What happened

2019 was a good year for most airline stocks, but no company performed better than Allegiant Travel (NASDAQ:ALGT). Shares of the discount airline and travel company gained 73.7% for the year, according to data provided by S&P Global Market Intelligence, thanks to accelerating profits and progress made on some of the company's more ambitious initiatives.

ALGT Chart

ALGT data by YCharts

So what

Allegiant historically has been a niche carrier, serving primarily second-tier markets, where competition is less robust and costs are lower. But the company's ambitions have been growing in recent years. Allegiant has been swapping out its older-generation MD-80 aircraft for newer, more efficient Airbus jets and expanding its presence in larger markets, where it faces more competition.

The strategy worked throughout 2019. Allegiant beat consensus earnings estimates in all four quarterly announcements during the year. Revenue fell short of expectations during some quarters, in part due to issues related to transitioning to new planes and new schedules, but Allegiant showed good cost discipline that helped it consistently beat Wall Street profit expectations.

The criticism of Allegiant in recent years has focused not on the airline's operations, but rather on its unique efforts to diversify. Allegiant is in the process of developing a 20-acre waterfront resort on the west coast of Florida at a cost of more than $450 million.

An aerial view of the planned Sunseeker resort.

Artist rendering of Allegiant's planned Sunseeker resort in Florida. Image source: Allegiant Travel.

Allegiant management is betting that by expanding into resorts, as well as making separate investments in golf and starting a chain of family-friendly restaurants, the company can capture a higher percentage of total vacation spend. But the high cost and uncertain nature of the plan has spooked some Wall Street analysts who would prefer management focus on expanding the airline.

The stock's gain in 2019 came in part because development of the resort, known as Sunseeker, is progressing as planned without any unforeseen difficulties. Company president John Redmond told investors in October that Allegiant remains optimistic it will be able to monetize the resort once it is completed:

We have approximately 800,000 active Sunseeker emails to date, which incredibly enough, we have more than 5,000 emails from over 30 different states. Of course, that speaks volumes about the breadth of the brand awareness and the power of a leisure carrier to develop a resort brand well before a resort opens.
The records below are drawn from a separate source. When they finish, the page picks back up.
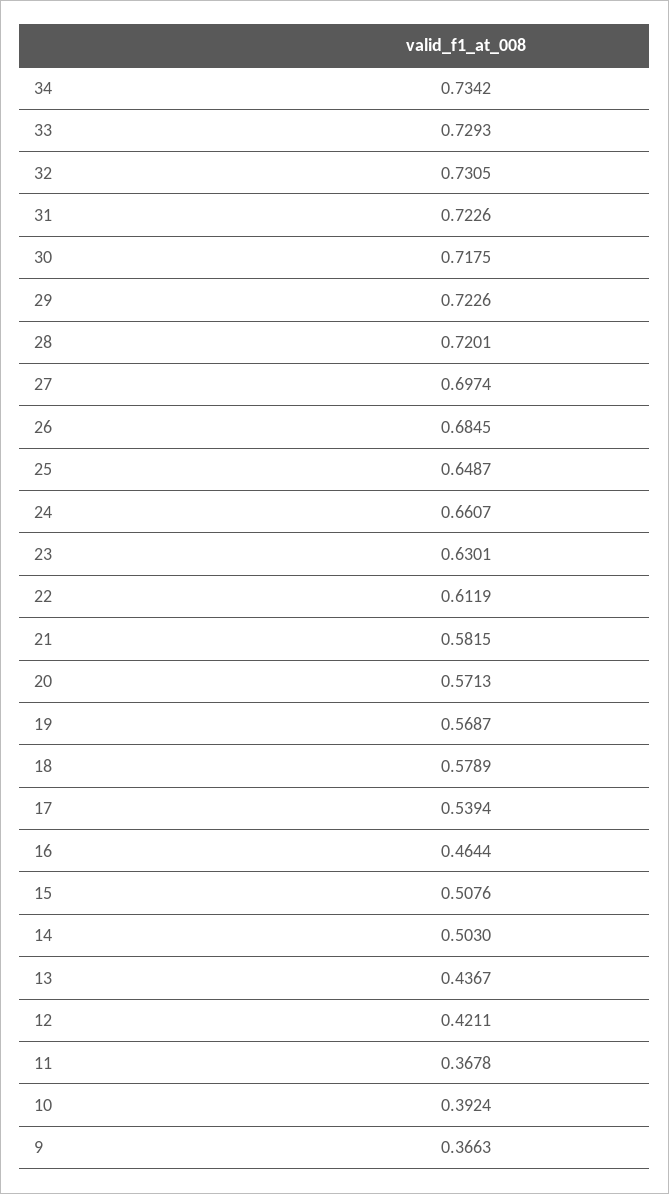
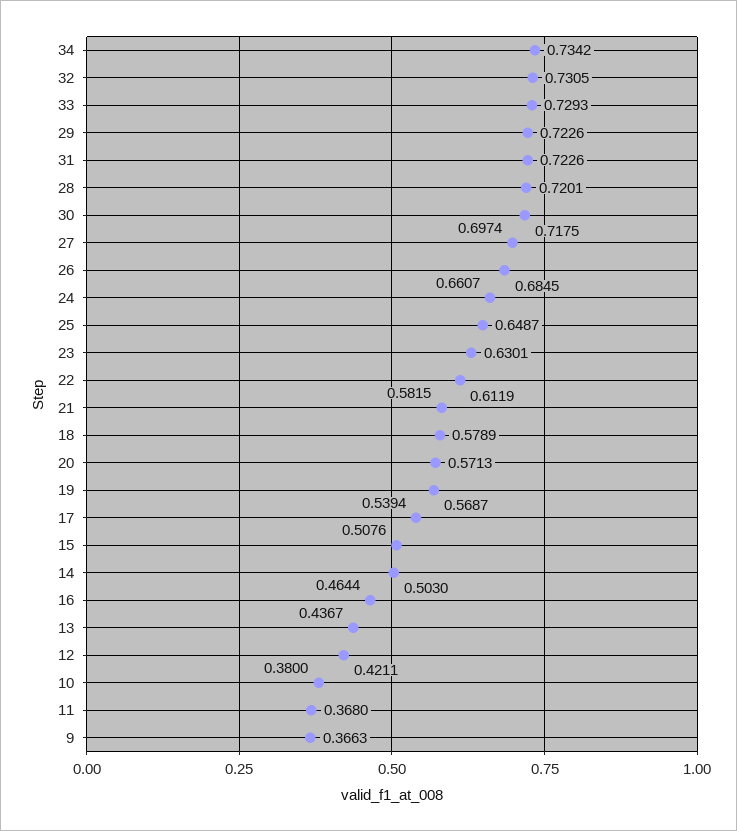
11: 0.3678 -> 0.368
10: 0.3924 -> 0.38

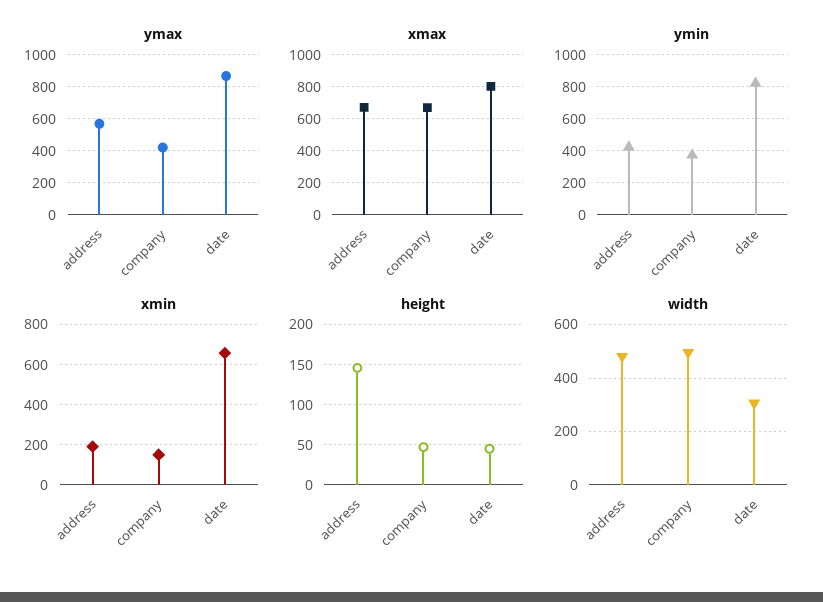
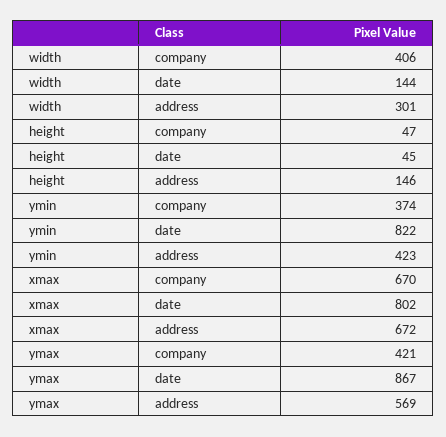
xmin, address: 200 -> none
xmin, company: 150 -> none
xmin, date: 650 -> none
width, address: 475 -> 301
width, company: 500 -> 406
width, date: 300 -> 144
Also worth pointing out for anyone who's been on the website, people have the ability to go beyond just giving us an email and actually register their interest with full knowledge of what room rates are as well as providing us additional detail about how long they intend to stay, what their gender is, what their age is, whether they're retired or not, et cetera. When you look at the number of those folks who have actually registered their interest, we have 148,000 of them who have registered their interest to date.

Now what

Allegiant is forecasting full-year 2020 earnings per share of $17.75 at the midpoint, which would represent 20% growth year over year. While it might be difficult for the stock to perform as well in 2020 as it did in 2019, this is an airline growth story with room to run.

The issue, as always, is that Allegiant management has a lot of different projects to juggle and no hope for a payoff until at least mid-2021, when Sunseeker is expected to open. The strategy could prove to be the right one, but until the doors open, expect some lingering skepticism about what has otherwise been one of the most impressive turnaround stories in the airline business.